A fine and attractively bound set of the rare first edition including the posthumously published volumes written by Lacépède on fishes, amphibians, snakes and whales. A well preserved set, of this great classic on natural history, dealing almost exclusively with zoology. Buffon's work enjoyed such a popularity that numerous editions and continuations were published throughout the 18th and 19th century. These, however, should not be confused with the above sumptuously printed 'Imprimerie Royale' edition. All plates are engraved after drawings by De Sève, the famous French landscape painter. The animals are depicted in their natural habitat, together with charming landscapes, villages, mountains etc. These elaborately drawn plates, full of elegance, became very popular and were frequently imitated. The work is composed as follows: Histoire Naturelle ... 15 volumes; Suppléments 7 volumes; Minéraux 5 volumes; Oiseaux 9 volumes; Quadrupèdes ovipares et des serpens 2 volumes; Poissons 5 volumes; Cétacées 1 volume.
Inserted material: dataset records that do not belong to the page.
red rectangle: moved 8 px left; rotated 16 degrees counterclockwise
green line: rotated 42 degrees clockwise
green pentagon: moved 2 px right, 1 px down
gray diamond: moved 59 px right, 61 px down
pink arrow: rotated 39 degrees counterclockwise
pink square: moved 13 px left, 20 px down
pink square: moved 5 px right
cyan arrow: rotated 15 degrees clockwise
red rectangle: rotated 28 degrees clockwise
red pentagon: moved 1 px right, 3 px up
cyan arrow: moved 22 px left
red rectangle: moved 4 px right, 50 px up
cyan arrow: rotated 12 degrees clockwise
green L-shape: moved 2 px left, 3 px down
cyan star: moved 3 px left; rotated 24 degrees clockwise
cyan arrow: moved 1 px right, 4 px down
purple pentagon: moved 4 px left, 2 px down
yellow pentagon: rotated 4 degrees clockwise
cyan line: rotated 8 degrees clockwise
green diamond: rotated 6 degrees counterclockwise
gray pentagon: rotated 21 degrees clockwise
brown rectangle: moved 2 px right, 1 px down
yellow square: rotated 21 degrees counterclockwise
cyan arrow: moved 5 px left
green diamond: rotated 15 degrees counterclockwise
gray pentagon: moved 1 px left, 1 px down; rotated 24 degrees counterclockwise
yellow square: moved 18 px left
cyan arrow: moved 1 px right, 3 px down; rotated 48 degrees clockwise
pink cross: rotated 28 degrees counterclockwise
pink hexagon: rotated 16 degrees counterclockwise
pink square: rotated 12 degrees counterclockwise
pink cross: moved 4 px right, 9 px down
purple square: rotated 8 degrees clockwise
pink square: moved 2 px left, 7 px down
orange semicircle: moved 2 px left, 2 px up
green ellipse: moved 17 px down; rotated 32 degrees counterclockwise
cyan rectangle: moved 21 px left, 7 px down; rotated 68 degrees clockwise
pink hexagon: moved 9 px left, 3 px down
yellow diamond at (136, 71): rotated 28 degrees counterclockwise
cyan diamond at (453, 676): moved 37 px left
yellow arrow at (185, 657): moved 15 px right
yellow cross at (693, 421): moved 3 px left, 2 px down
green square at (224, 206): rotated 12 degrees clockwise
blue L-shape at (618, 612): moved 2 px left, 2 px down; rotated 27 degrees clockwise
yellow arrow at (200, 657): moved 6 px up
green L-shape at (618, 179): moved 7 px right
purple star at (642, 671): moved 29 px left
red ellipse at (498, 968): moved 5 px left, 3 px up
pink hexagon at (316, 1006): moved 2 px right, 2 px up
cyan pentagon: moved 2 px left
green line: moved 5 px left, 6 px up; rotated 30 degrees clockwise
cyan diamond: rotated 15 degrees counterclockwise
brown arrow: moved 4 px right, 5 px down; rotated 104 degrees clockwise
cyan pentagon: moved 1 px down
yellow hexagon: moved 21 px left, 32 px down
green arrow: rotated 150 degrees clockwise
"... he opens his great work with an essay called 'Théorie de la Terre', in which for the first time he outlines a satisfactory account of the history of our globe and its development as a fitting home for living things... This rejection of a rigid system of classification, to which most biologists of his time adhered, and Buffon's belief in the mutability of species, implied clearly some preparation for the thoughts of Darwin... Nevertheless he was the first to present the universe as one complete whole and to find no phenomenon calling for any but a purely scientific explanation" (Printing and the Mind of Man, 198). The 5 volumes on fishes by Lacépède have almost identical but slightly different bindings, the final volume on whales 'Cétacées' also by Lacépède is in a contemporary but different full calf binding, both these works were published after the French Revolution. The section on fishes and whales form the final 6 volumes (vol. 39-44) of the 'Histoire Naturelle?'

Provenance: Armorial bookplates of Bibliothèque de M. Le Cte Frédéric de Pourtales with motto 'Quid non dilectis' (the last 6 volumes, published after the revolution, are without bookplate.

PMM 198; Sparrow, Milestones of Science 32; Nissen ZBI, 672; Dibner, Heralds 193.